## Activity
Reproduce all of the extracted text in the data below, substituting "Print Edition" for "Digital Edition" and keeping everything else unchanged. Leave the pictures out of your answer.

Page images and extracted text
::::::

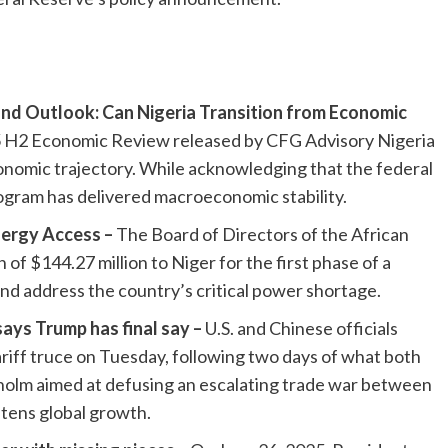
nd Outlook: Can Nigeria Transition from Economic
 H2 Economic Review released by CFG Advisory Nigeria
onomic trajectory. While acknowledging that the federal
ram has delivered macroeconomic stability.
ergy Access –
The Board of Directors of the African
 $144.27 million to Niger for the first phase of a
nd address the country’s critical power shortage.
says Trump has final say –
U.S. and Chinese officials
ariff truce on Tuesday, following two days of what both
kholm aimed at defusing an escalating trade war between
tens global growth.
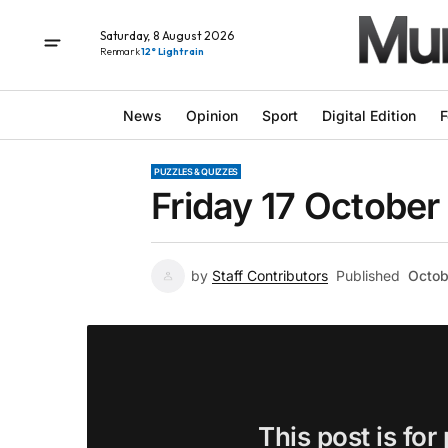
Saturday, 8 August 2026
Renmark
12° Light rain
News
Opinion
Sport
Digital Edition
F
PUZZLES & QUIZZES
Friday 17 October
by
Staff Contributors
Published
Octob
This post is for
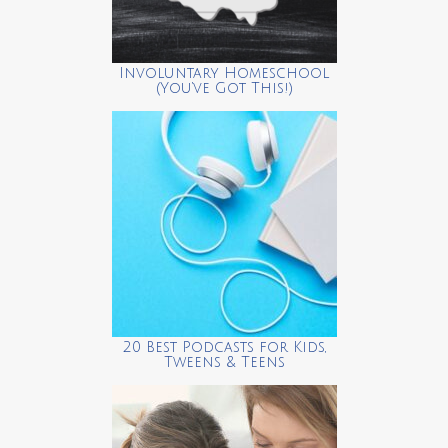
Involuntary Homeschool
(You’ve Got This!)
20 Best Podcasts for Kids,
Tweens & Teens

::::::

## Solved problem
nd Outlook: Can Nigeria Transition from Economic
 H2 Economic Review released by CFG Advisory Nigeria
onomic trajectory. While acknowledging that the federal
ram has delivered macroeconomic stability.
ergy Access –
The Board of Directors of the African
 $144.27 million to Niger for the first phase of a
nd address the country’s critical power shortage.
says Trump has final say –
U.S. and Chinese officials
ariff truce on Tuesday, following two days of what both
kholm aimed at defusing an escalating trade war between
tens global growth.
Saturday, 8 August 2026
Renmark
12° Light rain
News
Opinion
Sport
Print Edition
F
PUZZLES & QUIZZES
Friday 17 October
by
Staff Contributors
Published
Octob
This post is for
Involuntary Homeschool
(You’ve Got This!)
20 Best Podcasts for Kids,
Tweens & Teens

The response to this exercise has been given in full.